Your objective: Would you please return the lines of the material that contain the word "Well"?

Provided records:
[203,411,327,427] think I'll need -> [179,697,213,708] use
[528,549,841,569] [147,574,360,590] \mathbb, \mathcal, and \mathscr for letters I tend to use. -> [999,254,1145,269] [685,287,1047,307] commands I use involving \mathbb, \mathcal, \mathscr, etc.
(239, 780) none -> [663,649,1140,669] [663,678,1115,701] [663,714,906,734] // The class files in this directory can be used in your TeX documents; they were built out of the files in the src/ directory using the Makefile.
...
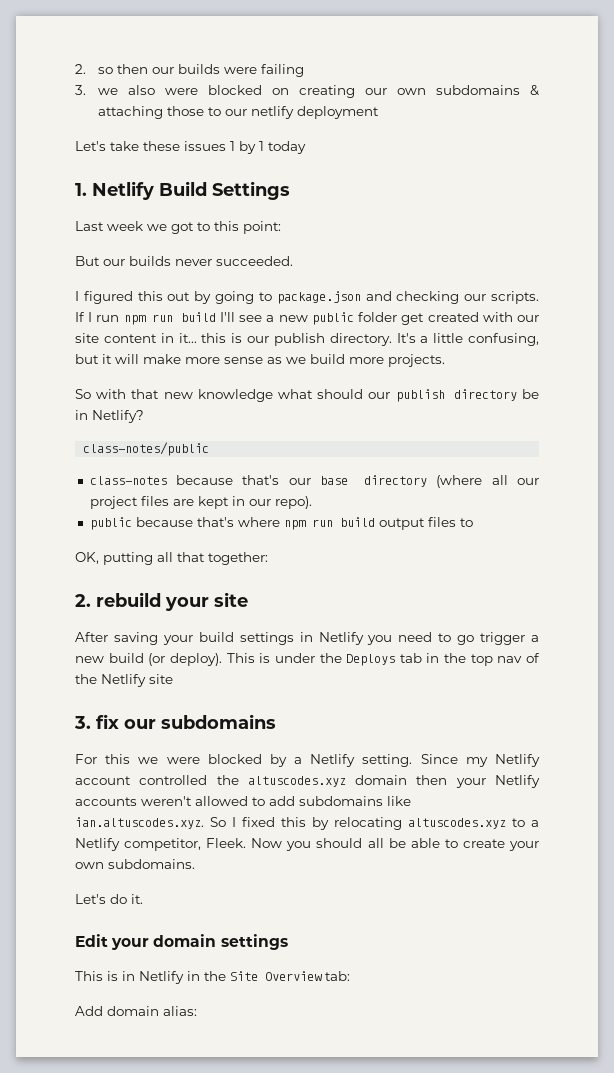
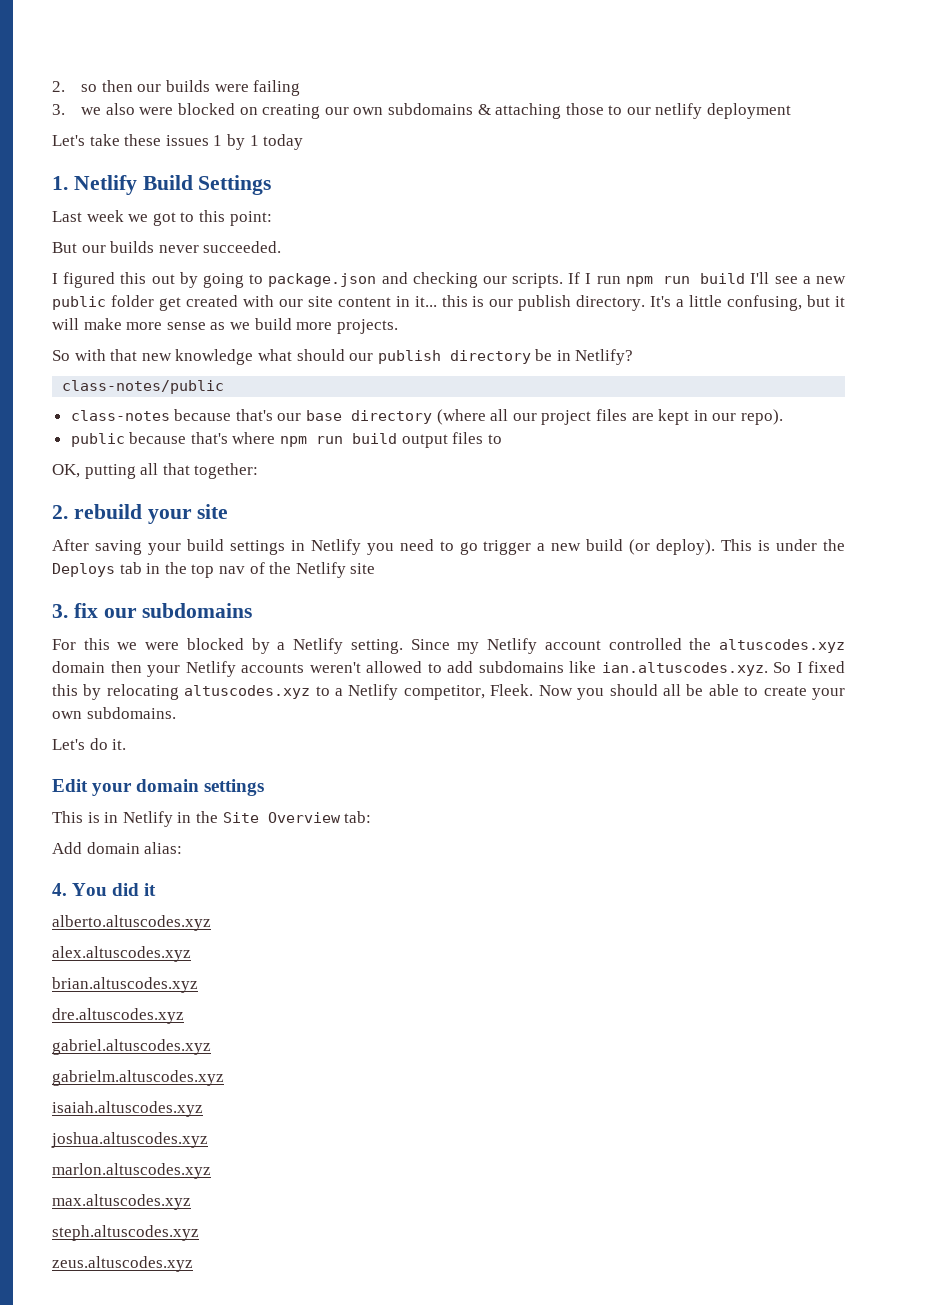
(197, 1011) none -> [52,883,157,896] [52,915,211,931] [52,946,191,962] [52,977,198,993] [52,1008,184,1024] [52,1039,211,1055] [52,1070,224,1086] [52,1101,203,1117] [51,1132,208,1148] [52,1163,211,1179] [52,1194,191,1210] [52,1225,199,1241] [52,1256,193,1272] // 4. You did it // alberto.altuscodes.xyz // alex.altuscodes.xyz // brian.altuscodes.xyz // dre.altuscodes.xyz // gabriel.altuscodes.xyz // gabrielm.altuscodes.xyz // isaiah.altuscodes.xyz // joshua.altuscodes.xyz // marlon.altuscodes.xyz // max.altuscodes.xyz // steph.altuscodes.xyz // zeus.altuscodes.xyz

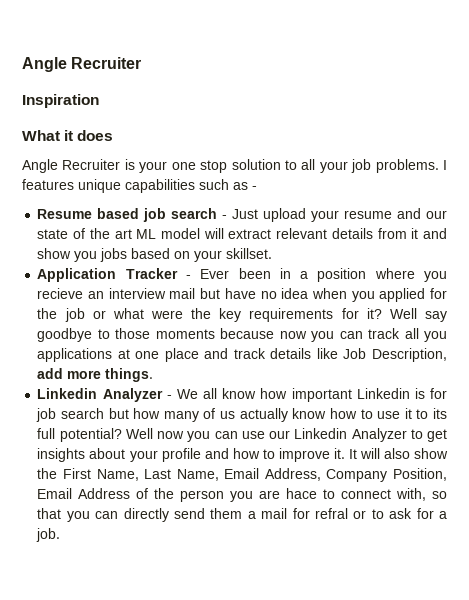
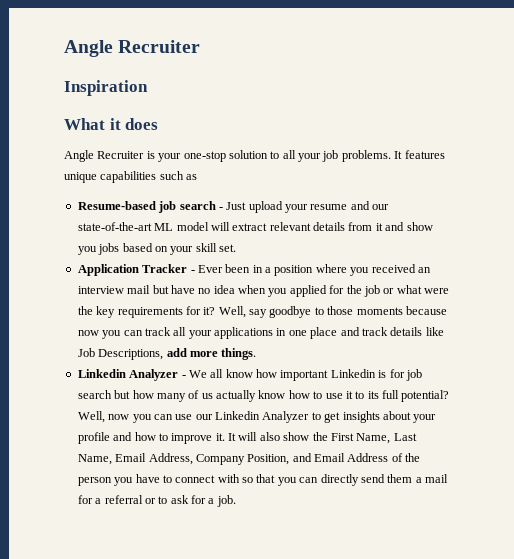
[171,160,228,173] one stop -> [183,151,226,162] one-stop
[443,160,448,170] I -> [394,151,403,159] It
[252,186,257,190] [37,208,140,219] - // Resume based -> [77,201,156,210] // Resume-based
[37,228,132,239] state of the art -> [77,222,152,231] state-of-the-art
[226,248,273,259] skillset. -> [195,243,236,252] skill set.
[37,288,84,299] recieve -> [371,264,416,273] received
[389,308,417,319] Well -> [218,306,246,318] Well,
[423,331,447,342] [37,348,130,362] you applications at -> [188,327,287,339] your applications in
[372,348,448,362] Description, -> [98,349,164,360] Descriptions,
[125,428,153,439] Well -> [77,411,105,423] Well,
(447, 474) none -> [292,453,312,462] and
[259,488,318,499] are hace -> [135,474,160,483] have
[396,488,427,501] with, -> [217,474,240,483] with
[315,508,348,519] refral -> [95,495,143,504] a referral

Exercise result:
[389,308,417,319] Well -> [218,306,246,318] Well,
[125,428,153,439] Well -> [77,411,105,423] Well,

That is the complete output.